O rosto é o fato originário da racionalidade. Por outro lado, é fundamento e guia ético, na medida que é ‘discurso’. Ao mesmo tempo, põe em questão a autonomia do eu e o chama à responsabilidade. A conscientização dessa situação, na qual o exercício da liberdade do eu é questionado, e quando na relação ocorre o acolhimento do outro, Levinas chama de consciência moral. (TI, p.103).  Levinas entende a relação como anterior a qualquer mediação conceitual. Ao longo de todo o seu percurso filosófico, ele procura ir além das mediações, a fim de alcançar o mais alto grau de transparência na relação com o outro. O outro está sempre para além de qualquer ideia que se possa ter sobre ele. O outro enquanto um em si, transcendente, não é o empírico ou o fenomênico, mas a significação que dele se origina. Eis o humano!

Referências

LEVINAS, Emmanuel.  De 1’existence à 1’existant. Paris: Vrin, 1947 (1978).

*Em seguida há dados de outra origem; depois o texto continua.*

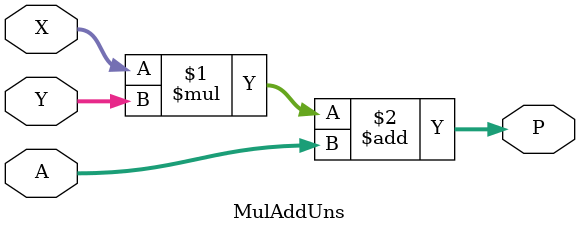
<source format=sv>

module MulAddUns #(
	parameter BW = 8,
	parameter int              widthX = BW,             // word width of XS, XC (<= widthY)
	parameter int              widthY = BW,             // word width of Y
	parameter int              widthA = 2*BW            // word width of A (>= widthX+widthY)
) (
	input  logic [widthX-1:0] X,  // multiplier
	input  logic [widthY-1:0] Y,  // multiplicand
	input  logic [widthA-1:0] A,  // augend
	output logic [widthA-1:0] P   // product
);
	assign P = (X * Y) + A;
endmodule
</source>
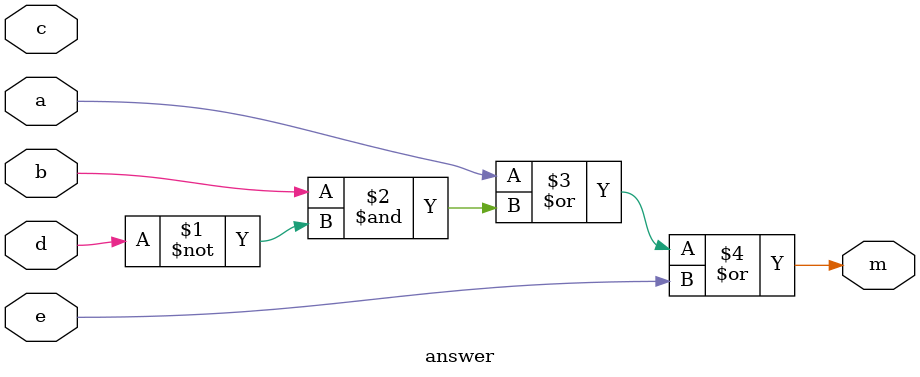
<source format=v>
module answer(
    input a,
    input b,
    input c,
    input d,
    input e,
    output m
    );
    
    assign m = a | ( b & ~d ) | e;
endmodule

</source>
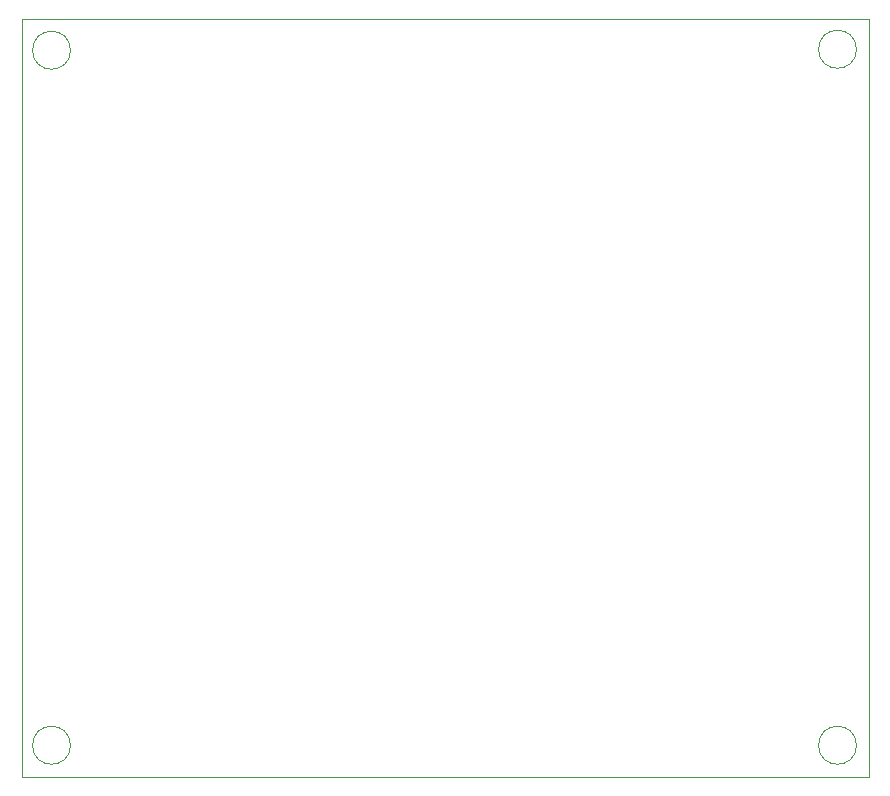
<source format=gbr>
G04 #@! TF.GenerationSoftware,KiCad,Pcbnew,5.1.4-e60b266~84~ubuntu18.04.1*
G04 #@! TF.CreationDate,2020-03-31T13:06:10+02:00*
G04 #@! TF.ProjectId,Esp32LoraBoard,45737033-324c-46f7-9261-426f6172642e,1.0*
G04 #@! TF.SameCoordinates,Original*
G04 #@! TF.FileFunction,Profile,NP*
%FSLAX46Y46*%
G04 Gerber Fmt 4.6, Leading zero omitted, Abs format (unit mm)*
G04 Created by KiCad (PCBNEW 5.1.4-e60b266~84~ubuntu18.04.1) date 2020-03-31 13:06:10*
%MOMM*%
%LPD*%
G04 APERTURE LIST*
%ADD10C,0.050000*%
G04 APERTURE END LIST*
D10*
X174834437Y-119888000D02*
G75*
G03X174834437Y-119888000I-1606437J0D01*
G01*
X108286437Y-119888000D02*
G75*
G03X108286437Y-119888000I-1606437J0D01*
G01*
X174834437Y-60960000D02*
G75*
G03X174834437Y-60960000I-1606437J0D01*
G01*
X108286437Y-61042437D02*
G75*
G03X108286437Y-61042437I-1606437J0D01*
G01*
X104140000Y-122555000D02*
X175895000Y-122555000D01*
X104140000Y-58420000D02*
X104140000Y-122555000D01*
X175895000Y-58420000D02*
X104140000Y-58420000D01*
X175895000Y-122555000D02*
X175895000Y-58420000D01*
M02*

</source>
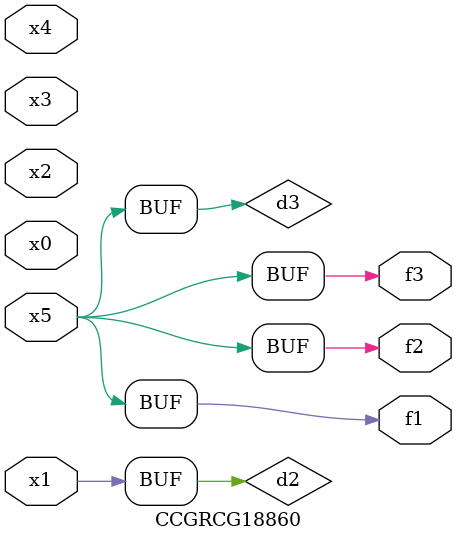
<source format=v>
module CCGRCG18860(
	input x0, x1, x2, x3, x4, x5,
	output f1, f2, f3
);

	wire d1, d2, d3;

	not (d1, x5);
	or (d2, x1);
	xnor (d3, d1);
	assign f1 = d3;
	assign f2 = d3;
	assign f3 = d3;
endmodule

</source>
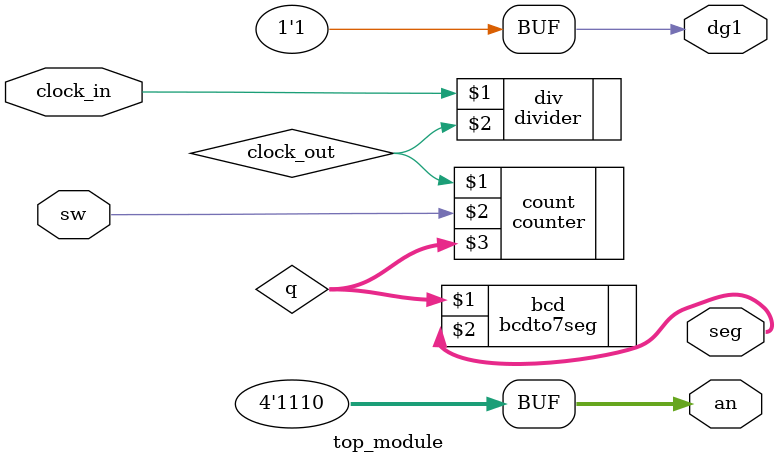
<source format=v>
`timescale 1ns / 1ps

module top_module(
    input clock_in,
    input [0:0] sw,
    output [6:0] seg,
    output [3:0] an,
    output dg1
    );
    wire clock_out;
    wire [3:0] q;
    divider div(clock_in, clock_out);
    counter count(clock_out, sw[0:0], q[3:0]);
    bcdto7seg bcd(q[3:0], seg[6:0]);
    assign dg1 = 1; 
    assign an[3:0] = 4'b1110;

endmodule
</source>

_____. Totalité et Infini.  Essai sur 1’extériorité. Haia: M. Nijhoff,  1961 (1974).

_____. Difficile Liberté.  Essais sur le judaisme. Paris: Albin Michel, 1963.

_____. Humanisme de l’autre homme. Montpellier: Fata Morgana, 1972.

_____. Autrement qu’être ou au-delà de 1’essence. Haia: M. Nijhoff, 1974.

_____. De Dieu qui vient à 1’idée. Paris: Vrin, 1982 (1986).

_____. Éthique et Infini. Dialogues avec Philippe Nemo. Paris: Librairie Arthème Fayard  1982.

_____. Transcendance et Intelligibilité.  Suivi d’un entretien. Genebra: Labor et Fides, 1984.

_____. Entre nous. Essais sur le penser-à-l’autre. Paris: Grasset & Fasquelle, 1991.


[1] Para as obras de Levinas, utilizaremos as seguintes abreviaturas: AE para Autrement  qu’être ou au-délà de l’essence; DVI para De Dieu qui vient à l’idée; EDE para En découvrant l’existence avec Husserl et Heidegger; EI para Éthique et Infini; EN para Entre nous; HAH para Humanisme de l’autre homme; NP para Noms propres; TI para Totalité et Infini.